Pick up the excerpt about George Lucas's early life and continue it from its final sentence.

::: Document extract

The Life and Films of George Lucas Are the Focus of Dale Pollock’s Skywalking

When you’re directing, you have to wake up at four thirty [A.M.], have breakfast at five, leave the hotel at six, drive an hour to location, start shooting at eight, and finish shooting at six. Then you wrap, go to your office, and set up the next day’s work. You get back to your hotel about eight or nine, hopefully get a bite to eat, then you go to your room and figure out your homework, how you’re going to shoot the next day’s scenes, and then you go to sleep. The next morning it starts all over again. – writer-director George Lucas, quoted in Skywalking: The Life and Films of George Lucas.

In the late afternoon of June 12, 1962, a 17-year-old high school senior named George Walton Lucas, Jr. with a love for fast cars and a D-plus grade average, was driving home from the Modesto (Calif.) public library after a few hours of pre-final exam cramming. Like his future creations Anakin and Luke Skywalker, young George was a daydreamer; on this fateful day his mind was on racing cars and a planned trip to Europe with his best friend, John Plummer. But he had to get his grades up with the finals, or else his parents wouldn’t pay for the trip.

Deciding to go home, George drove east on Sylvan Road through Modesto’s scraggly pastureland. He pushed the tiny Fiat’s two-cylinder engine as far as it would go, more than sixty miles an hour. The sun streamed in through what used to be the roof. George had flipped the car going around a curve and had installed a roll bar in place of the bashed-in roof.

::::::
::: Dataset content

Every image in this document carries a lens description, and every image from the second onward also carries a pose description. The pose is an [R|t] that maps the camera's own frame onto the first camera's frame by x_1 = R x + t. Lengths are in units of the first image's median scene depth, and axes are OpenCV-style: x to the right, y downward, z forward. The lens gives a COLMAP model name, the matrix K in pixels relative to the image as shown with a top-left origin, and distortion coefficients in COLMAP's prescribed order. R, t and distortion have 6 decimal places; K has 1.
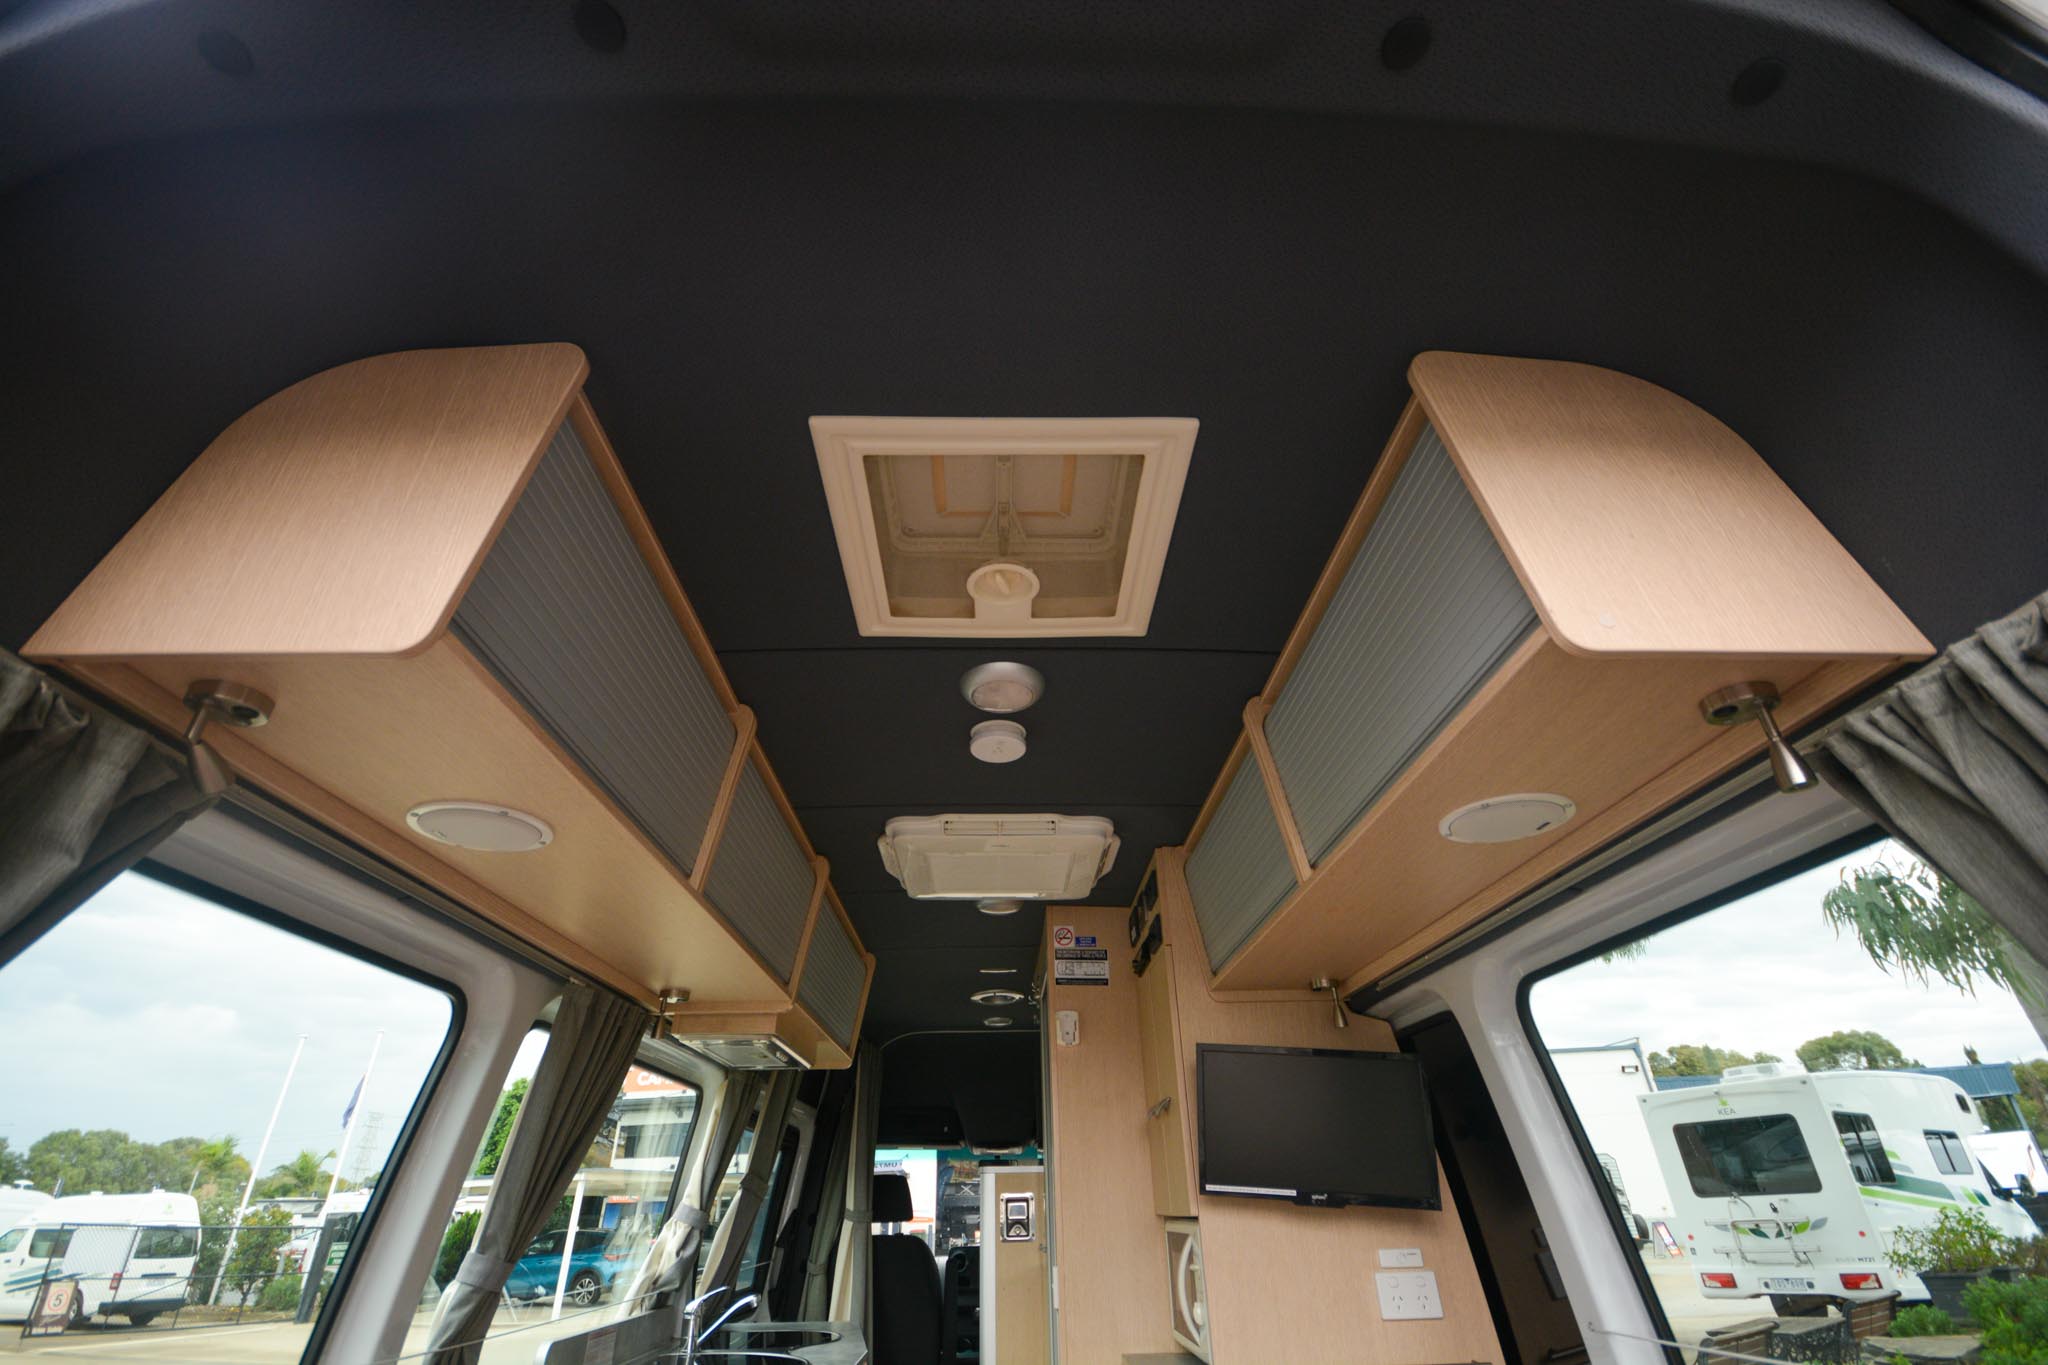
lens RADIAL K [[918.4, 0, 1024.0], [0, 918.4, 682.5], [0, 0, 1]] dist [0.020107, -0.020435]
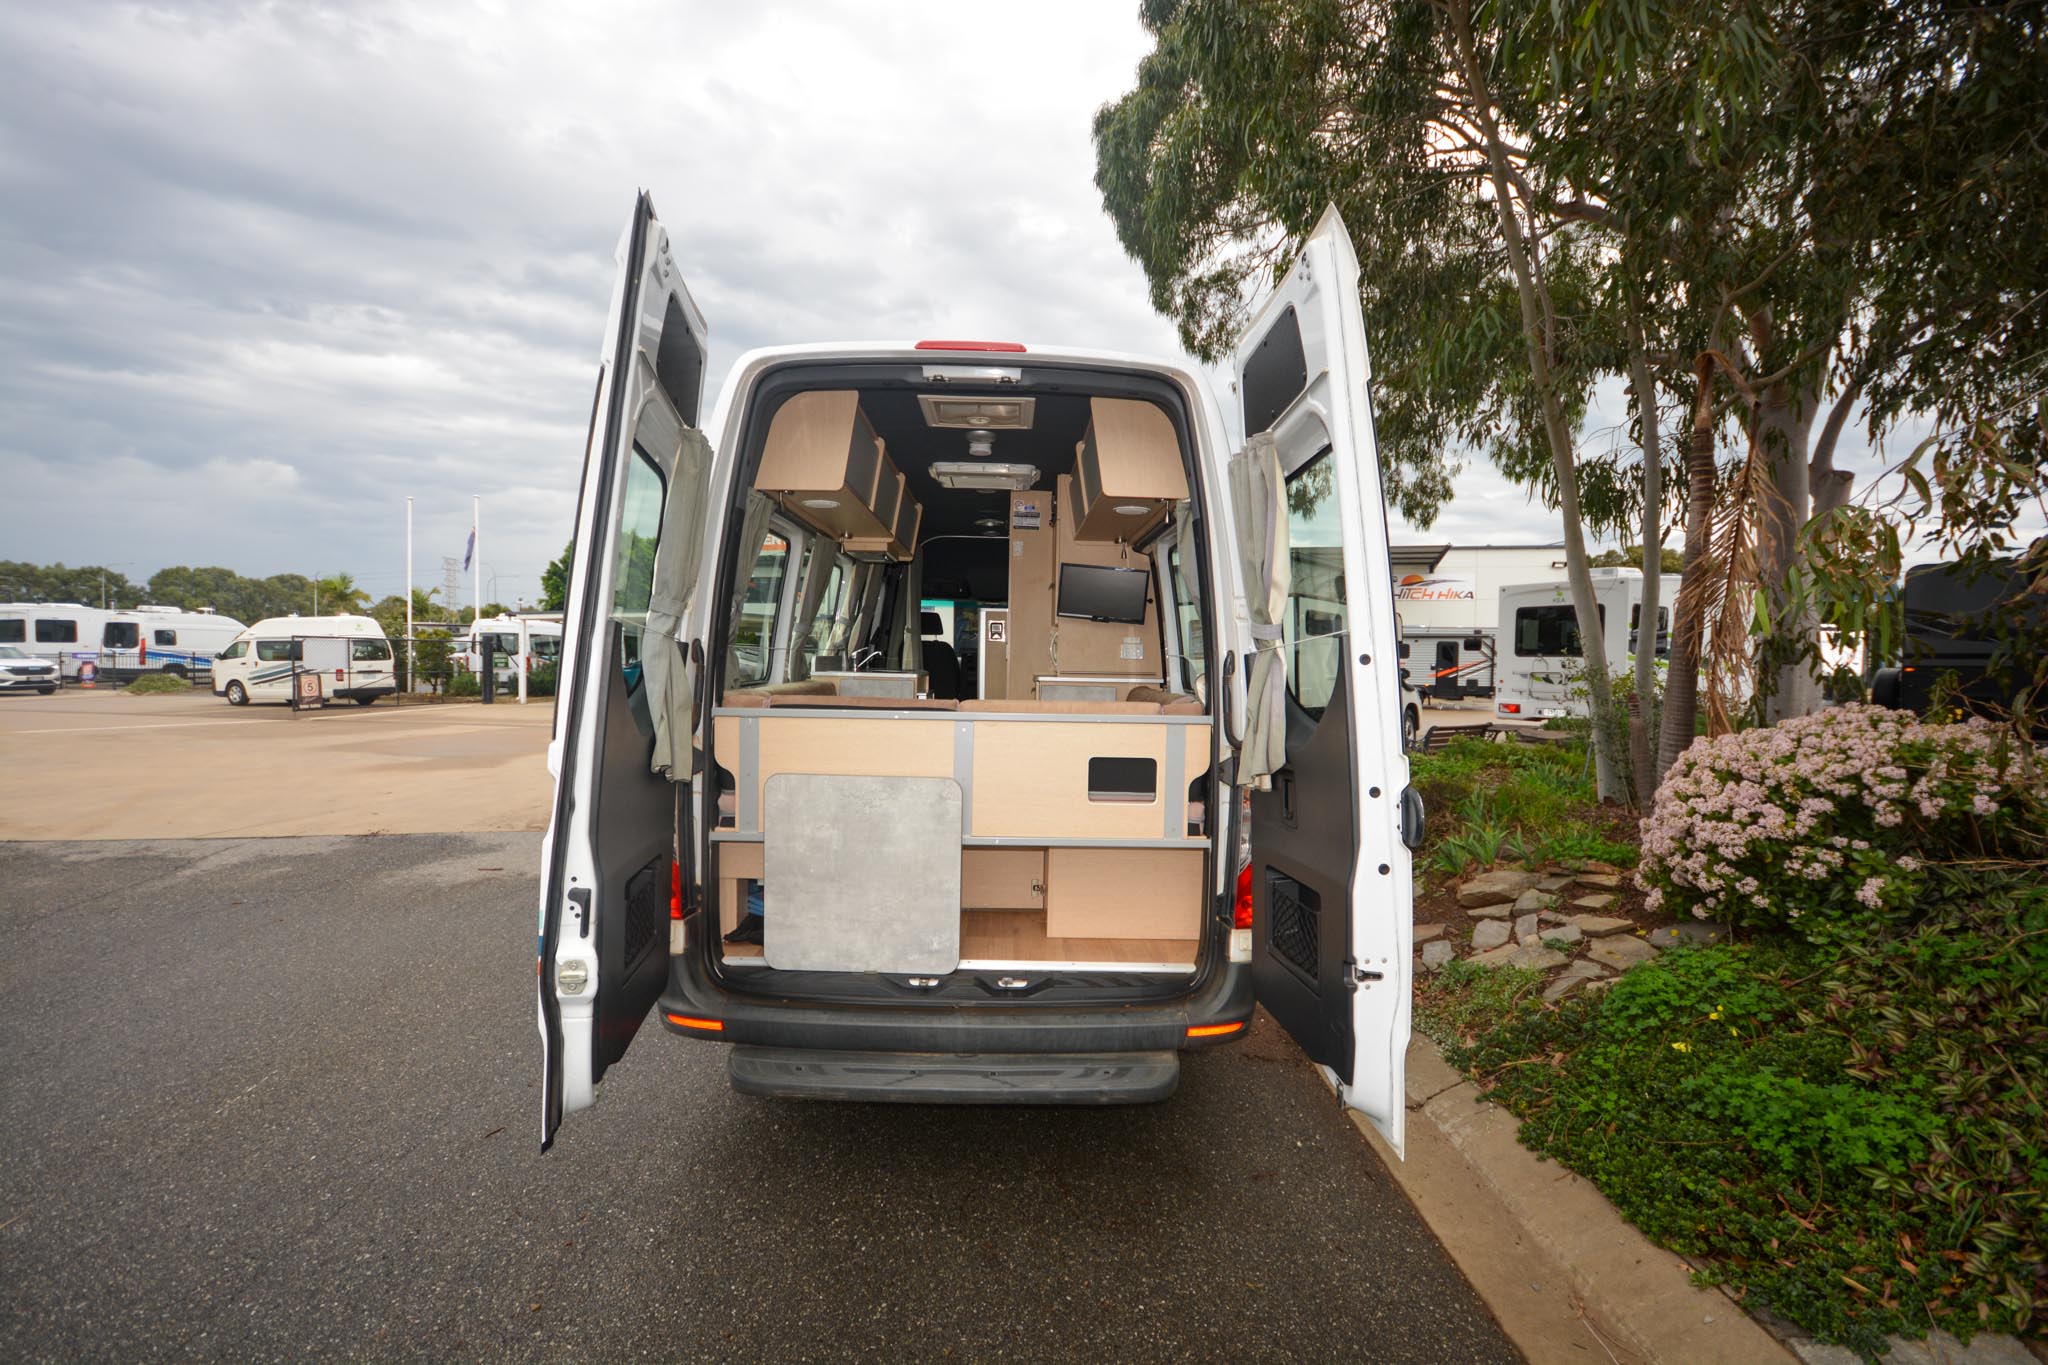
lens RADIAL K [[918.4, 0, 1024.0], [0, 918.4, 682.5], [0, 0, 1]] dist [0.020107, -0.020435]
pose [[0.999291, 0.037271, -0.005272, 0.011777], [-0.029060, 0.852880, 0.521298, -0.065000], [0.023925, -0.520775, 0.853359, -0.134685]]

::::::

* _Response area_
Lucas loved to drive. He savored the thrill of taking a corner on two wheels. He would race the Fiat back and forth on acres of walnut trees. He had seen friends of his killed in car crashes – seven schoolmates died behind his house when their car, going one hundred miles an hour, ran into a tree. But it didn’t slow him down.

As he neared the Lucas ranch, George began to make the turn into the short dirt road that led up to the house. It was around 5:00 P.M., and the sun was slowly sinking behind him. He took a look at his rearview mirror, saw nothing, and turned.

At that moment, he heard the roar of an engine and a wildly honking horn. Frank Ferreira, seventeen, was barreling down the road in his Chevy Impala. The Fiat was directly in his path. Ferreira tried to go around it but instead hit the small car broadside, directly where George was sitting.
– Dale Pollock, Skywalking: The Life and Films of George Lucas.

Considering the impact of Lucas’ career as a writer, director, producer, and chief executive of a multi-media empire that not only encompasses the Star Wars and Indiana Jones films but includes books, computer and video games, sound design and engineering, digital effects hardware and software, and the brave new world of digital cinematography, it’s hard to believe that it could all have ended on that dirt road near the small town of Modesto.

Indeed, in the photo section of Dale Pollock’s unauthorized biography, Skywalking, there is a photograph of Lucas’ Fiat, smashed against a tree, a strong image of the event that changed Lucas’ life drastically. Before the crash, George had been a “perennial goof-off who never bothered to plan ahead.” After the crash, Lucas became goal-oriented and focused.

“You can’t have that kind of experience and not feel that there is a reason why you’re here,” Lucas explains. “I realized I should be spending my time figuring out what that reason is and fulfill it….”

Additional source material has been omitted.